¿Un país dispuesto a convivir con el horror?
Una y otra vez se suceden las plegarias por las víctimas inocentes, los llamamientos a la acción y el cruel bloqueo a cualquier cambio
Son demasiadas las matanzas habidas en Estados Unidos en escuelas, institutos y universidades como para dar crédito a los lamentos de integrantes del Partido Republicano después de la tragedia desencadenada por un joven de 18 años en la escuela primaria de Uvalde (Texas): 19 niños y dos maestras muertos. Más parece un ejercicio de cinismo político la turbación pública del gobernador de Texas, Greg Abbott, y del senador del mismo estado Ted Cruz, porque ambos forman parte del frente de rechazo que hasta la fecha ha hecho imposible limitar y regular la posesión de armas, amparándose en el derecho constitucional a poseerlas que consagra la Segunda Enmienda, aprobada en 1791.
El parque de armas en poder de particulares en Estados Unidos se acerca a los 400 millones, más de un arma por ciudadano adulto. Al mismo tiempo, las encuestas de opinión concluyen desde hace tiempo que la mayoría de la población es partidaria de establecer mecanismos de control. Pero a pesar de ese dato y del debate que sigue a cada pérdida de vidas inocentes, Barack Obama no pudo derribar la barrera levantada en el Senado por los republicanos para impedir la aprobación de una ley que imponía algunas restricciones y Joe Biden, pese a sus llamamientos a «plantarse» ante la industria de las armas, está condenado a vivir idéntica experiencia.
El entrenador de baloncesto Steve Kerr no ha exagerado al decir que 50 senadores republicanos tienen secuestrados a los estadounidenses, dispuestos como están a hacer cuanto esté en su mano para que nada cambie la posesión de armas. Para que tal cosa fuese posible, al menos 10 de estos senadores deberían sumar su voto al de los 50 demócratas, algo del todo impensable. La primera y más inmediata razón es el temor a las consecuencias electorales que pudiera tener enmendar el ordenamiento vigente, sobre todo en estados del sur y del centro de la Unión en los que la posesión de armas forma parte de la identidad individual y colectiva. La segunda es la presión del lobi formado por los fabricantes de armas y por la poderosa Asociación Nacional del Rifle, que se prodigan en sustanciales donaciones a los candidatos republicanos en todas las elecciones.

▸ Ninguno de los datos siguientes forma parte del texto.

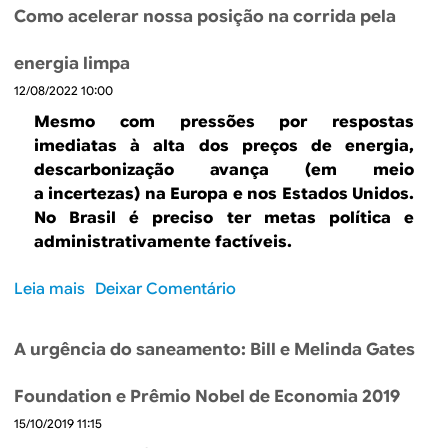
b
h
Como acelerar nossa posição na corrida pela
r
e
e
b
energia limpa
O
a
12/08/2022 10:00
f
d
u
Mesmo com pressões por respostas
a
t
imediatas à alta dos preços de energia,
n
u
descarbonização avança (em meio
d
r
a incertezas) na Europa e nos Estados Unidos.
t
o
No Brasil é preciso ter metas política e
h
n
administrativamente factíveis.
e
e
u
m
Leia mais
s
Deixar Comentário
g
t
o
l
ã
b
y
o
A urgência do saneamento: Bill e Melinda Gates
r
”
i
e
n
n
Foundation e Prêmio Nobel de Economia 2019
C
a
c
15/10/2019 11:15
o
t
e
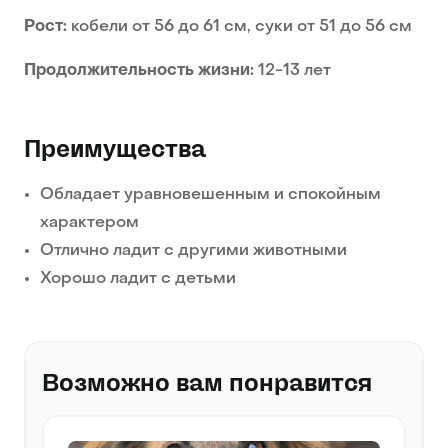
Рост:
кобели от 56 до 61 см, суки от 51 до 56 см
Продолжительность жизни:
12-13 лет
Преимущества
Обладает уравновешенным и спокойным
характером
Отлично ладит с другими животными
Хорошо ладит с детьми
Возможно вам понравится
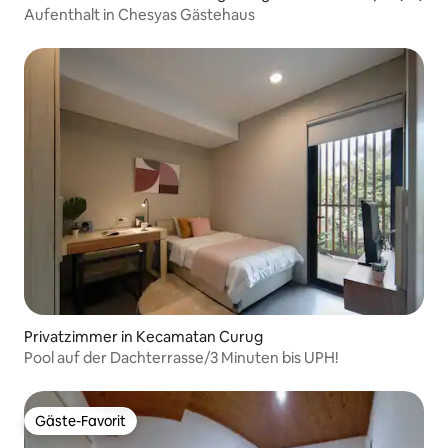
Aufenthalt in Chesyas Gästehaus
Privatzimmer in Kecamatan Curug
Pool auf der Dachterrasse/3 Minuten bis UPH!
Gäste-Favorit
Gäste-Favorit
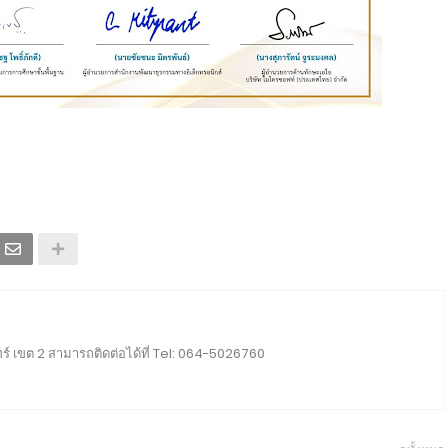
ร์ เขต 2 สามารถติดต่อได้ที่ Tel: 064-5026760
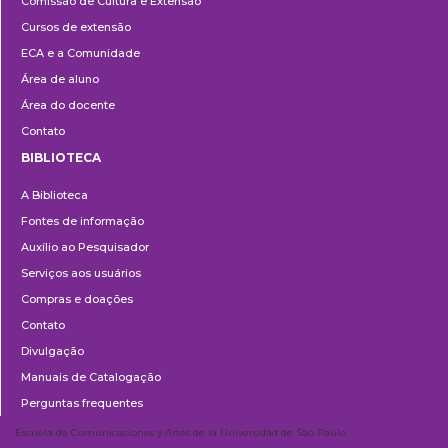
Comissão de Cultura e Extensão
e
Cursos de extensão
Extensão
ECA e a Comunidade
Área de aluno
Área do docente
Contato
BIBLIOTECA
Biblioteca
A Biblioteca
Fontes de informação
Auxílio ao Pesquisador
Serviços aos usuários
Compras e doações
Contato
Divulgação
Manuais de Catalogação
Perguntas frequentes
Escuela de Comunicaciones y Artes de la Universidad de São Paulo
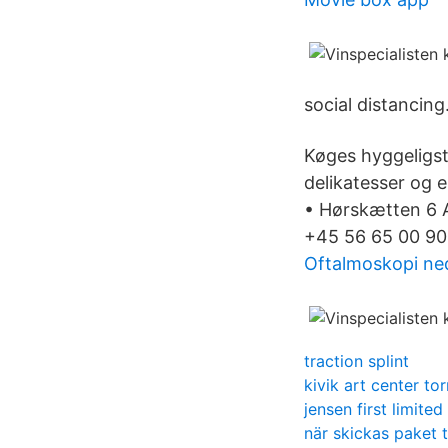
social distancing.
Køges hyggeligst
delikatesser og
• Hørskætten 6 A
+45 56 65 00 90 
Oftalmoskopi ned
traction splint
kivik art center tor
jensen first limited
när skickas paket t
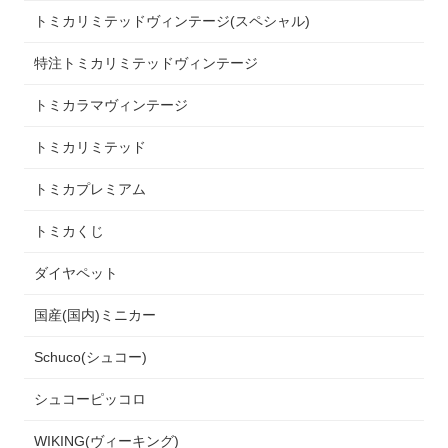
トミカリミテッドヴィンテージ(スペシャル)
特注トミカリミテッドヴィンテージ
トミカラマヴィンテージ
トミカリミテッド
トミカプレミアム
トミカくじ
ダイヤペット
国産(国内)ミニカー
Schuco(シュコー)
シュコーピッコロ
WIKING(ヴィーキング)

Más allá de estas consideraciones y de la herencia en la materia dejada por la presidencia de Donald Trump, la gran paradoja es que la posesión, fundamentada originalmente en razones de seguridad, es en realidad un nido permanente de inseguridad, causa de un sinfín de tragedias que son un desafío moral en una sociedad irreconciliablemente dividida, convertidos a menudo los niños en víctimas propiciatorias. El presidente Joe Biden hizo una pregunta que denota impotencia: «¿Por qué estamos dispuestos a vivir con esta carnicería?».